CONSIGNES:
1. Reproduisez fidèlement le passage du texte sur Baudelaire qui va de « A travers cet » jusqu'à « imaginaire et irréel. ».
2. Poursuivez la rédaction du texte sur Baudelaire à partir de sa dernière phrase.

BLOC DE TEXTE:
A travers cet extrait, l’utilisation de ces substances permet au poète d’atteindre cet Idéal tant désiré. L’opium ou encore le hachisch permettent à Baudelaire d’oublier son mal être. Cependant, ces sensations et ce sentiment profond se révèlent être éphémères, ne durant que le temps d’un voyage dans l’univers des drogues. Grâce à l’utilisation de ces essences prohibées, Baudelaire réalise un nouveau voyage mêlant imaginaire et irréel.

ENREGISTREMENTS DE DONNÉES:
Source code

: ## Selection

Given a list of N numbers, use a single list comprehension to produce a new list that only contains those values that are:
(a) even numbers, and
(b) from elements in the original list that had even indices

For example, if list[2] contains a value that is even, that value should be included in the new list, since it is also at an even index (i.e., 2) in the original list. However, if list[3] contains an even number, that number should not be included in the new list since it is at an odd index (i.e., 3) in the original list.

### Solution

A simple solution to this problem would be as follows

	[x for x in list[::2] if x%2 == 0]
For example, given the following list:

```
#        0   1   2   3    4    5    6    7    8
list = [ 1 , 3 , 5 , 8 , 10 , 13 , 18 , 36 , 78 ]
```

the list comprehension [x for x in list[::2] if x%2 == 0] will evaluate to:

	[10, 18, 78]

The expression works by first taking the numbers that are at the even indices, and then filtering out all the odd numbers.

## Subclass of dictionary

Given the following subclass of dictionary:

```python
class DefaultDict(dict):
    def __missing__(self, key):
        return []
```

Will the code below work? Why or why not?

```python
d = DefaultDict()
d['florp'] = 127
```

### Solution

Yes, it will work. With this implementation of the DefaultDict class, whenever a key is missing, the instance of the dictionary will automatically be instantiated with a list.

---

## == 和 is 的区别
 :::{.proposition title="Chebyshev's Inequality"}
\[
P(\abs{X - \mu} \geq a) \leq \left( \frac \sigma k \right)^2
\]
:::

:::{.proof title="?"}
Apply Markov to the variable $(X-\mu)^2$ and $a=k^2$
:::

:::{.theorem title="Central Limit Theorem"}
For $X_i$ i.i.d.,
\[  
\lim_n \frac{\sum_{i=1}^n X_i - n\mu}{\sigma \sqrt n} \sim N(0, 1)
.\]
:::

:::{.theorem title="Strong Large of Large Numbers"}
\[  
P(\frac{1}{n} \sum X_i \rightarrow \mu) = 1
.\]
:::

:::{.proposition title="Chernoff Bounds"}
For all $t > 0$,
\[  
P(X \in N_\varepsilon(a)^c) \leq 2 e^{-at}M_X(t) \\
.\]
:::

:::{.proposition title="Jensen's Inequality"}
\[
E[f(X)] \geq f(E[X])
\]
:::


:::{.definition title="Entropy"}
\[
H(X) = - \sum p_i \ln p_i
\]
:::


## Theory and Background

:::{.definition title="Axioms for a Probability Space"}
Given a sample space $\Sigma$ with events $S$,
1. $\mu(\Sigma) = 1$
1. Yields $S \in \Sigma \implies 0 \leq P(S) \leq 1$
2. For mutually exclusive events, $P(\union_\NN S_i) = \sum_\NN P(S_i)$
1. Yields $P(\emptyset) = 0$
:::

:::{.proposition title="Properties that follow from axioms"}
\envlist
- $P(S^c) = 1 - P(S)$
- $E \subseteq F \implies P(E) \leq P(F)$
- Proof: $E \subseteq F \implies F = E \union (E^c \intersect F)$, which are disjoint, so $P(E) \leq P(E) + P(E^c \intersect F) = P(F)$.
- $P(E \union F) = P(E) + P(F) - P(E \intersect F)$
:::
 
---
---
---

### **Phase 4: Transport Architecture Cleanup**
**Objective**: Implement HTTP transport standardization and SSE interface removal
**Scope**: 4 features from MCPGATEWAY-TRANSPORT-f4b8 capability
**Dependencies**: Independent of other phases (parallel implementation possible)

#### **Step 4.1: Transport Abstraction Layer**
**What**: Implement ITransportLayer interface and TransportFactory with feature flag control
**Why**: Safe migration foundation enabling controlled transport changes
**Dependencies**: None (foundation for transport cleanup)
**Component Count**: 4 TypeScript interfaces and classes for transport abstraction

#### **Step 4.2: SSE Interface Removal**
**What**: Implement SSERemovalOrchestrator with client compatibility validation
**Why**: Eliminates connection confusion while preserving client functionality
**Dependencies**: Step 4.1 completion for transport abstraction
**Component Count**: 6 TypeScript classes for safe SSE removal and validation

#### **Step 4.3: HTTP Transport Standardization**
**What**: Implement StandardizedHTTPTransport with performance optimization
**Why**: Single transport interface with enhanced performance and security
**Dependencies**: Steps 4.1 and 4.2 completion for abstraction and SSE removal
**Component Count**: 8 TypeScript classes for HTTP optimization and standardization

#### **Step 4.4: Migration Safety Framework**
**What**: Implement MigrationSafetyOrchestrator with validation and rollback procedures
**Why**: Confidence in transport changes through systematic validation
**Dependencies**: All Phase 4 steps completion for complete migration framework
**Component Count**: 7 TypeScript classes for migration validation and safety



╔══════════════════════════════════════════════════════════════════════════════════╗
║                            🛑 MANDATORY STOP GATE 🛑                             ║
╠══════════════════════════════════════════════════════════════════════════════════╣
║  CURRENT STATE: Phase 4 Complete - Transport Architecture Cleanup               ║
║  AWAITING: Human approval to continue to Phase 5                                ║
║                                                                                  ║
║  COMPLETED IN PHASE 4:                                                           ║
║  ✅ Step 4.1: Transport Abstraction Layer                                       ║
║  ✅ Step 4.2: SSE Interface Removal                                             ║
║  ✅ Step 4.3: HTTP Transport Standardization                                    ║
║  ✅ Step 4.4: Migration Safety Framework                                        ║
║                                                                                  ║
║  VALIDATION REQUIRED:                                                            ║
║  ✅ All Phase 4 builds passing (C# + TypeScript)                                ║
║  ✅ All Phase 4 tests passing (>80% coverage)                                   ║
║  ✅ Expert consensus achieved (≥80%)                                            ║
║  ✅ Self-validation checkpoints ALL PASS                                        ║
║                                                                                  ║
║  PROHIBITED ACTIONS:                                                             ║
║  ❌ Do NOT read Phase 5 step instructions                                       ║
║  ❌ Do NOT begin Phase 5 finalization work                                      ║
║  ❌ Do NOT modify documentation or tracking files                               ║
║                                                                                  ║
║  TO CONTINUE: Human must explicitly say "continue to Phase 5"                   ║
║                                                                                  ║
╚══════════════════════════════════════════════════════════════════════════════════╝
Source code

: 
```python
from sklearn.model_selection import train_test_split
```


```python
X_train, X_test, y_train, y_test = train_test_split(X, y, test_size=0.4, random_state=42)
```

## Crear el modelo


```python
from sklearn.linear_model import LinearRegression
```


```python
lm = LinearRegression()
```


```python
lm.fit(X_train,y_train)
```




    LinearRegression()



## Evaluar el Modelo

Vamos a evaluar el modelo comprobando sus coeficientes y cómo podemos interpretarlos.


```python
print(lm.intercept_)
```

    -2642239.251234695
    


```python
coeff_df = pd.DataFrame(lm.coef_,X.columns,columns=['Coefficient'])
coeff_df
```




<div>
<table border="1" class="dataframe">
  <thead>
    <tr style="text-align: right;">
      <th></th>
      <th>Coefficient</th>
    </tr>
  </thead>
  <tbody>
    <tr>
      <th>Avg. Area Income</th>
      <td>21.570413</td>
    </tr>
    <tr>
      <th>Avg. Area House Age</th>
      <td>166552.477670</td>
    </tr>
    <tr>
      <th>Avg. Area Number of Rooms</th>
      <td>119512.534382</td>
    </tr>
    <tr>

RÉSULTATS ATTENDUS:
1.
A travers cet extrait, l’utilisation de ces substances permet au poète d’atteindre cet Idéal tant désiré. L’opium ou encore le hachisch permettent à Baudelaire d’oublier son mal être. Cependant, ces sensations et ce sentiment profond se révèlent être éphémères, ne durant que le temps d’un voyage dans l’univers des drogues. Grâce à l’utilisation de ces essences prohibées, Baudelaire réalise un nouveau voyage mêlant imaginaire et irréel.

2.
A travers l’utilisation de ces différents éléments, l’itinéraire proposé par Charles Baudelaire acquiert une dimension nouvelle. Le voyage entrepris par le poète semble soumettre une proposition novatrice et atypique guidant le lecteur vers un univers fantasmé, idéalisé. Baudelaire désire représenter un monde où toutes les expressions artistiques, tous les sens seraient liés. Cet aspect est d’autant plus mis en avant par le biais des substances illicites omniprésentes dans la poésie baudelairienne. L’utilisation de ces essences ou encore la résurgence des souvenirs provoquent la naissance du voyage baudelairien. Mais, le désir de fuir la réalité de ce monde par le bais du voyage est également lié au mal être profond du poète.